“Oh, uh,” Hailey shot a look at Neil. “That’s okay, you keep it. I think we go faster with the two of us on one.”
I hid a smile. “Right, okay.”
“Wait for us, we need to figure out dinner,” Neil called over his shoulder as the two of them started walking away. “We’ll be back.”
We both turned to watch them trudge up the hill, silently considering what they’d interrupted.
“Probably a good thing they showed up,” Ben finally said in a quiet voice. “We both have too much to lose.”
“Agreed,” I admitted quietly. I closed my eyes, partly because the snowflakes kept getting caught in my lashes, but mainly because looking at him sort of hurt. “And you have to maintain your journalistic integrity.”
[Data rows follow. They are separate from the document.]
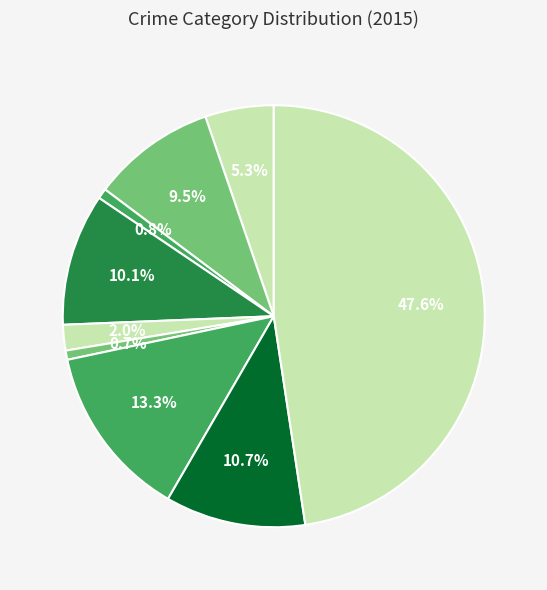

Count the number of slices in the pie.

9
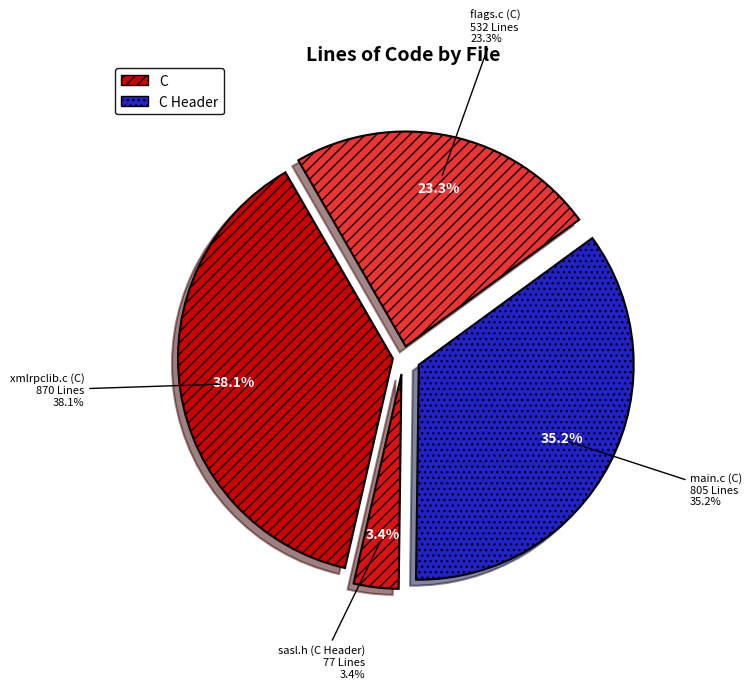

What is the total percentage of flags.c (C) and main.c (C)?

58.5%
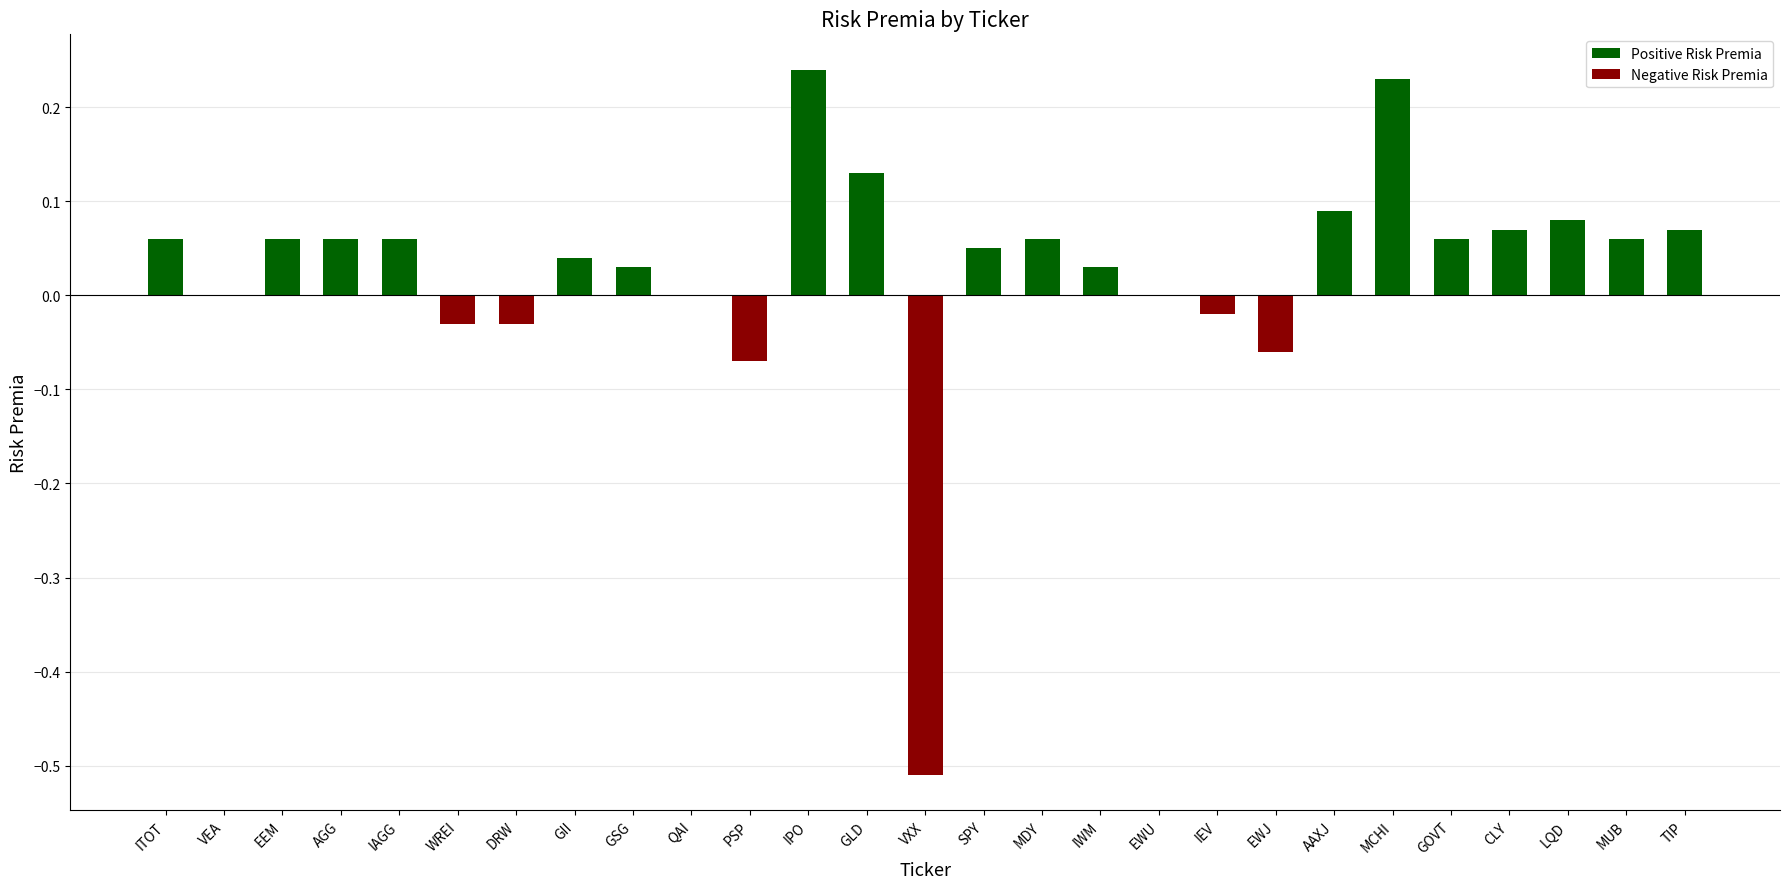

What is the label of the 5th bar from the left?

IAGG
“Yup,” Ben said. “Duty calls.”
Neil and Hailey went tearing by us in the sled, whooping with laughter. It made me envious of their freedom.
We watched their successful run and then their slow return up to the midpoint of the hill, where we were still camped out on the snow nursing our aftershocks.
“It sure is taking them a long time to get back here,” Ben said.
They looked like they weren’t moving at all, two parallel, hovering shadows.
“But then again... be not afraid of going slowly, be afraid of standing still,” he added.
“Oh, okay, coach.” I said sarcastically. I glanced down the hill to watch them. “Wait a sec. Are they... holding hands?”
“Fuck,” Ben said. “They are, and the show has a strict nonfraternization policy.”
Securing my own happily ever after wasn’t even a consideration, but I wasn’t about to stand in the way of anyone else’s, even if I didn’t understand the pairing.
“Well, if you think you saw them holding hands, no you didn’t,” I said. I got up slowly.
“Maybe he’s helping her, because it’s icy?”
“Maybe,” I agreed.
The mention of ice was a bitch slap of reality. We probably weren’t leaving tomorrow, at least not on our original flight at eleven.
Neil and Hailey finally reached us, no longer holding hands and a safe distance apart.
“How are the rooms?” Ben asked as we started back toward the inn.
“Shockingly nice, considering how old-timey it looks from the outside,” Hailey replied. “Not one haunted doll or doily to be found. We’re on the second floor, and I think you two are on the third.”
I hoped at opposite ends of the building.
“Any ideas for dinner?” Hailey asked. “I’m starving and it’s not like we have a ton of options with the weather.”
“There’s a pizza place within walking distance,” I answered. “It was still open when we drove by.”
“Perfect,” Ben answered. “The men will brave the elements to go get it.”
“And I was thinking maybe we could screen a little of what we’ve captured so far while we eat,” Neil said. “It’s looking really good, if I may say so.”
“I can get us set up in your room if you want,” Hailey volunteered.
They exchanged a quick look. “That works. It’s open on my laptop. Room two fourteen.” He reached into an interior pocket in his coat and pulled out an actual key with a heavy brass keychain.
Once I’d ditched my bag-boots in the lobby and made it up to the third floor I discovered that my room wasnoton the opposite end of the building from Ben’s. In fact, ours were the only two rooms on the whole floor.